## PROVIDED TEXT
##############################

Russia are European 7s champions again, on points difference, after bearing France in the final of the second leg of the Grand Prix in Kazan.
This was the third year that Rugby Europe had had to move the climax of their Grand Prix moved to September, and again most of the World Series nations used the opportunity to rest many (or in some cases all) of their leading players which lead to some remarkable results.
Although the final was again Russia v France perhaps once of the most remarkable performances was by France, who fielded none of the regular WSWS squad but instead had a team based around a core of their World University champions. Despite that they swept through Day 1 unbeaten in Pool A. Belgium – given other squad selections – were not a great surprise to take the second spot in the pool, beating Spain’s mainly U21 team
Pool B unsurprisingly went to Russia, but it was the performance of Scotland – 12 months ago in the Europe Trophy, and winners of only one game in the first leg – who beat the much-fancied Welsh to take second spot. Wales, on the other hand, missed out of on the quarter-finals and so a place in the World Series qualifier.

##############################

## DATASET EXTRACT
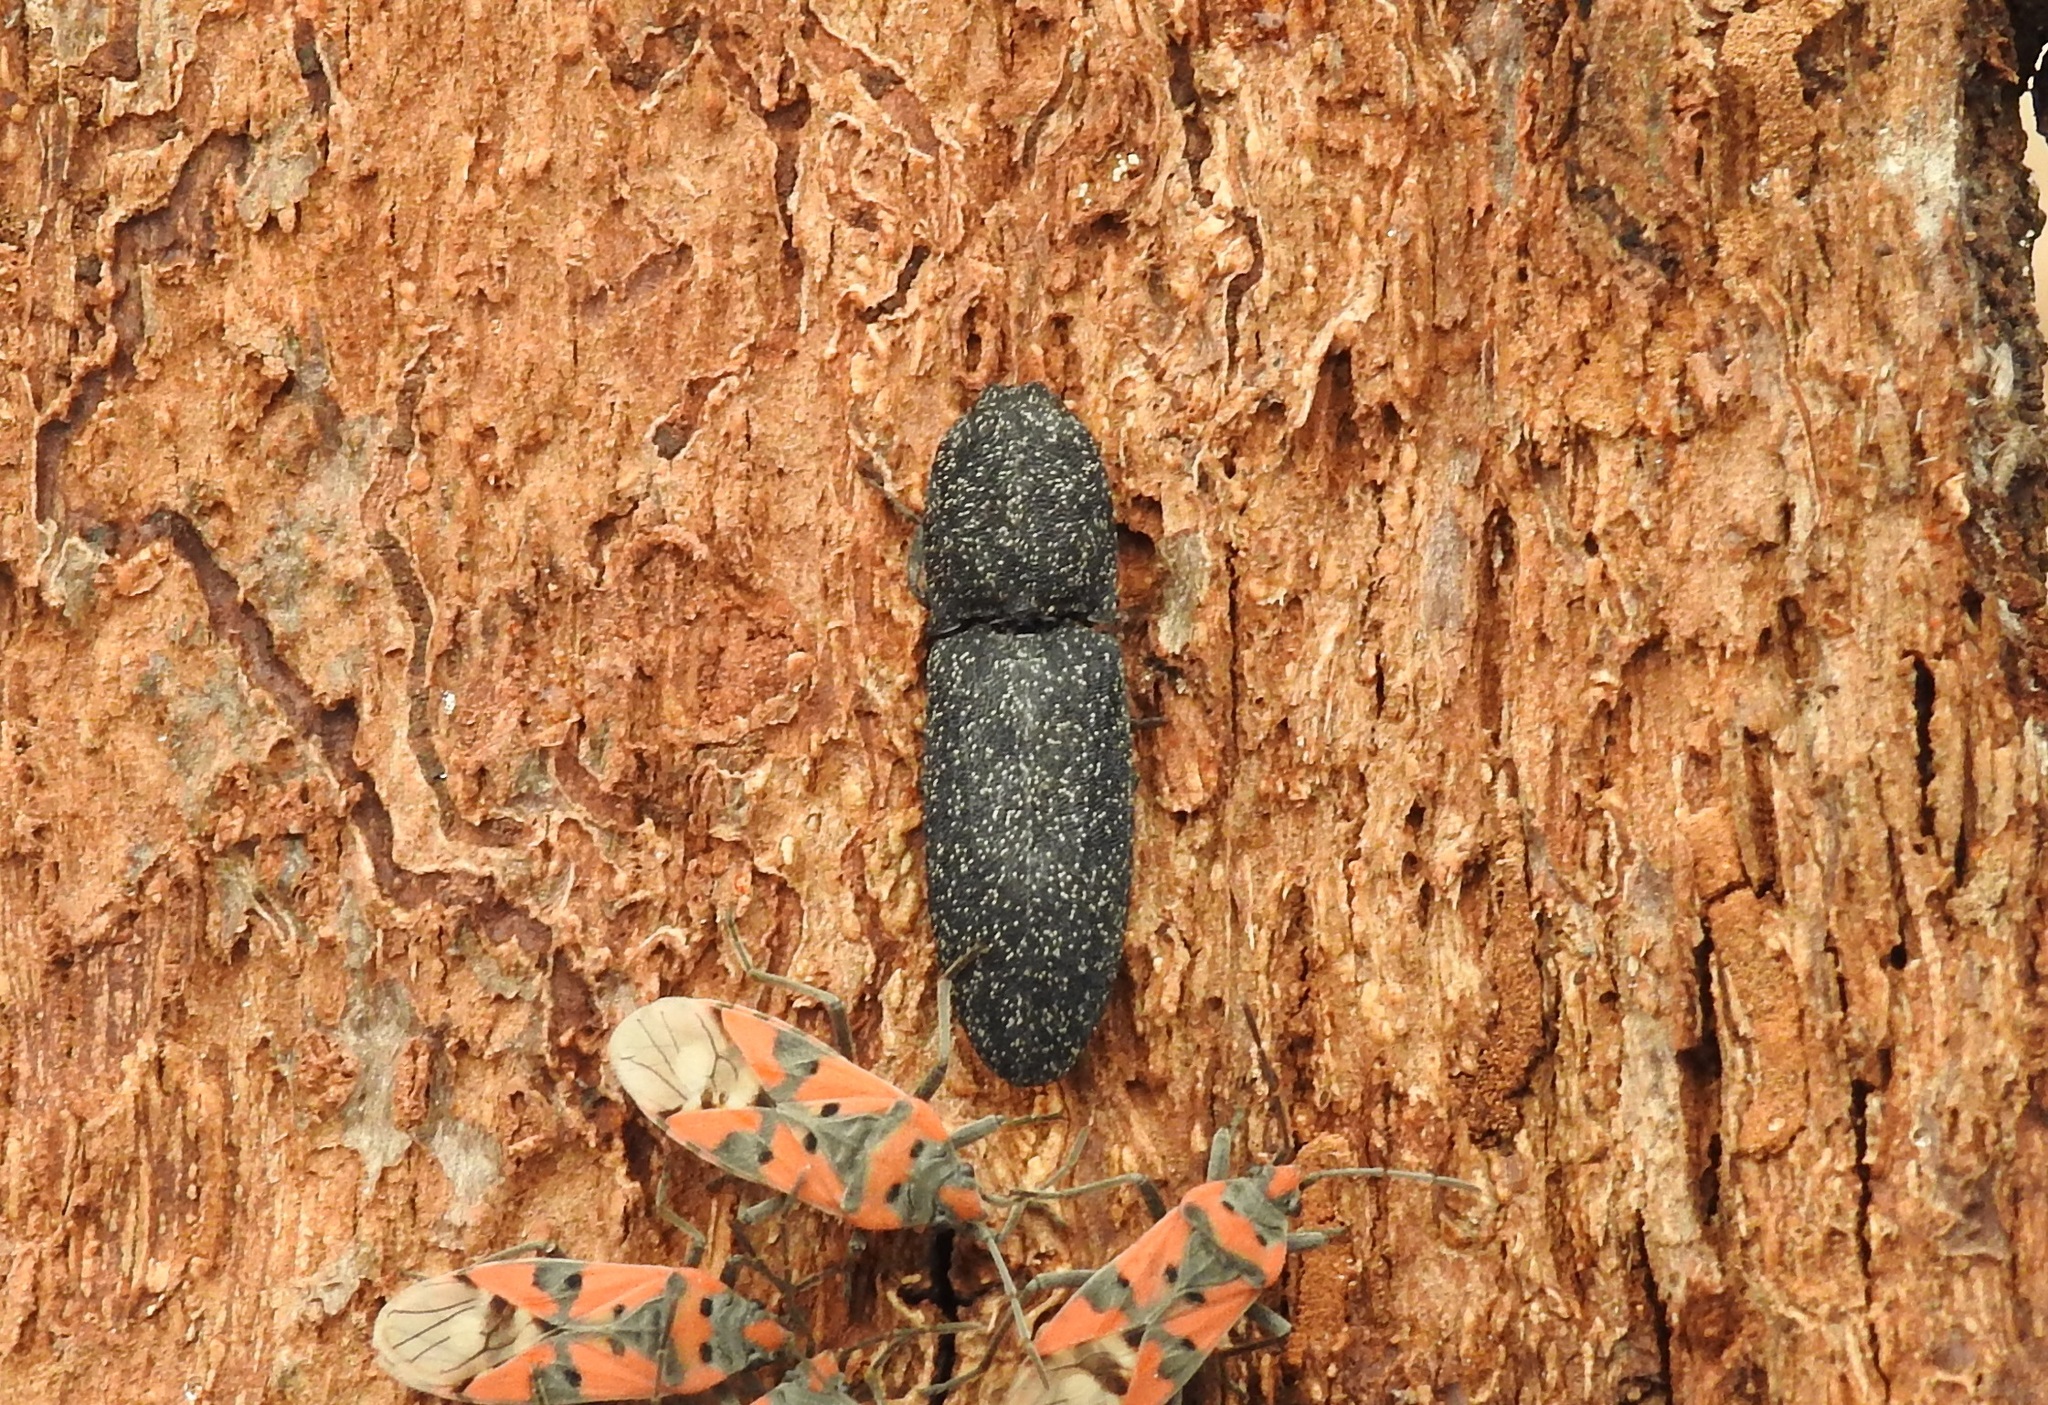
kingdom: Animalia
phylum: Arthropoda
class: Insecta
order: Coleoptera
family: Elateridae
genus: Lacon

##############################

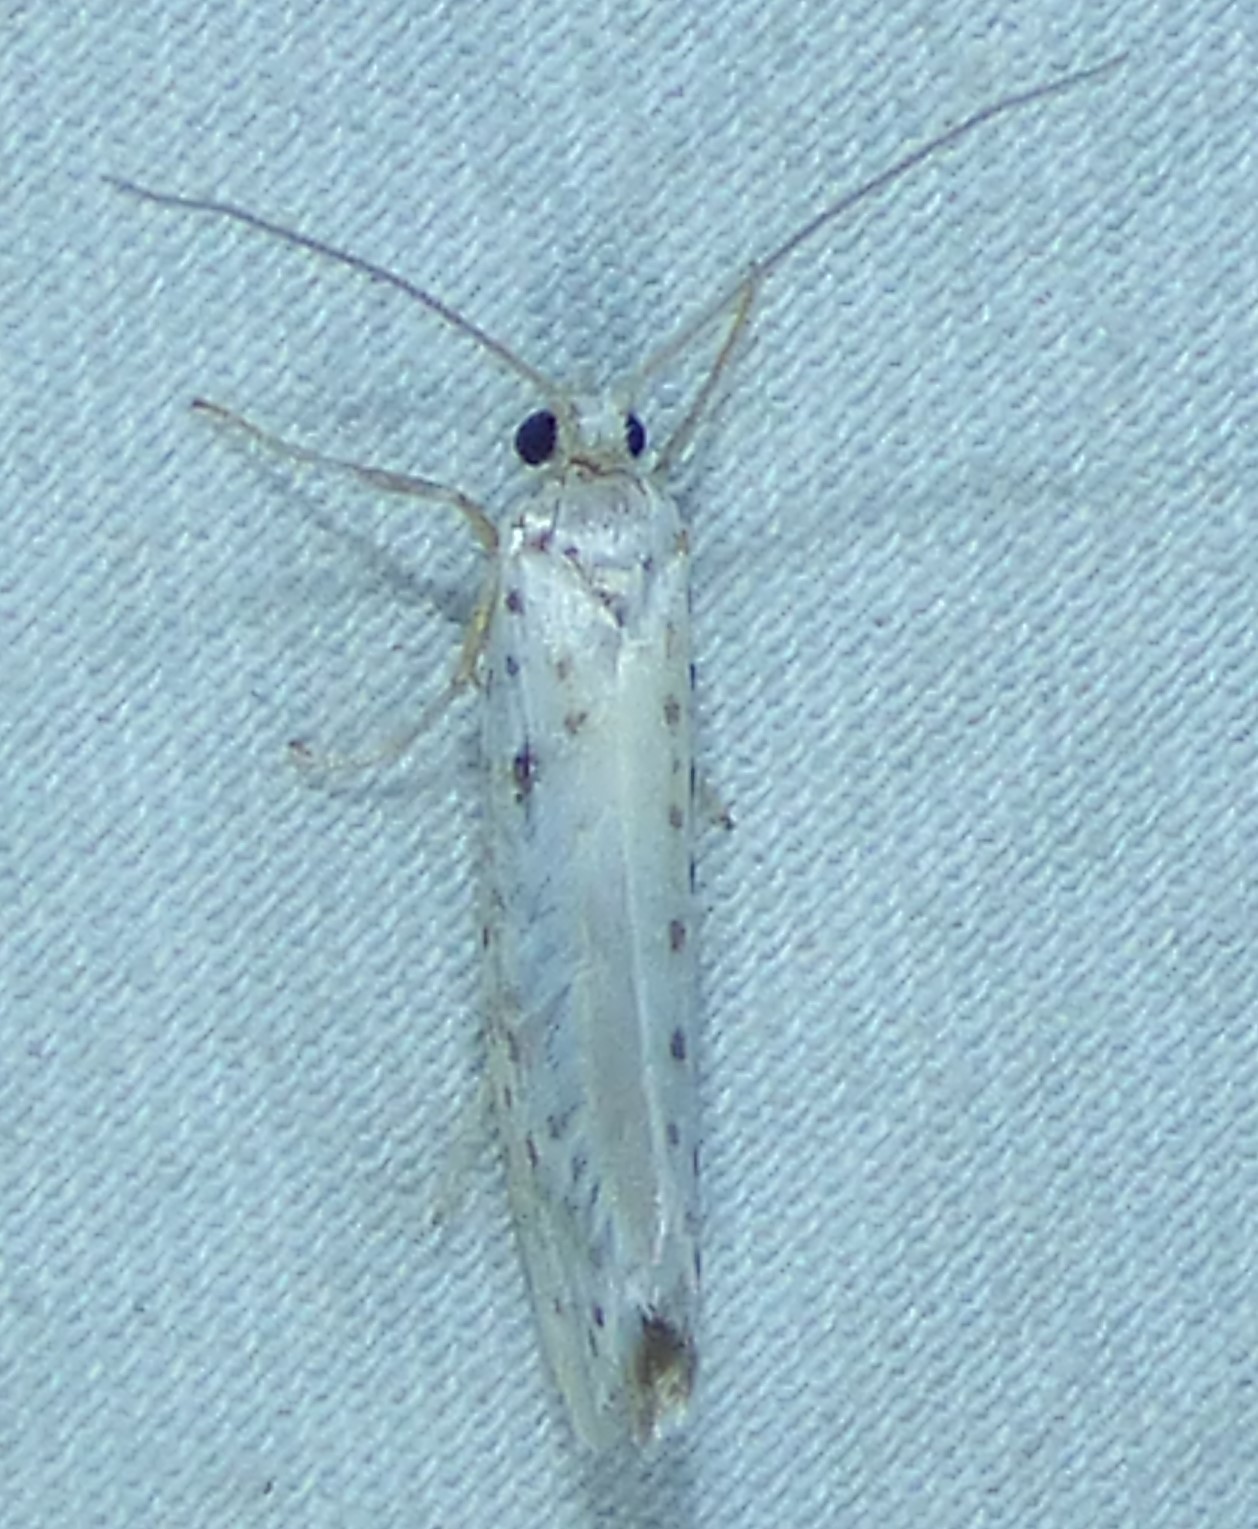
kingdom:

##############################

## REQUIRED WORK
1. In the rugby sevens report, which team took second place in Pool B?
2. Write the next paragraph of the rugby sevens report, picking up after its last sentence.

## RESPONSES PER TASK
1. Scotland took second place in Pool B.

2.
But it was Pool C that featured the big shocks. Poland – relegation prospects at the start of the tournament – topped the pool with first wins over not only Ireland but England too. Poland’s narrow defeat to Italy also resulted in England missing out of a quarter final spot in a European sevens for the first time. Ever. They went on to finish 10th – losing to Wales as well – England’s worst ever sevens result.
The quarter-finals saw comfortable wins for not only France and Russia, but also Poland and Scotland too who celebrated first ever Grand Prix semi-finals – and places in Hong Kong next year that they could never have expected after the first leg.
In the semi-finals another heroic Scots performance very nearly toppled France before they went on to beat Poland in the third place game – a win that should see Scotland given a guest spot in the Paris round on the World Series next year.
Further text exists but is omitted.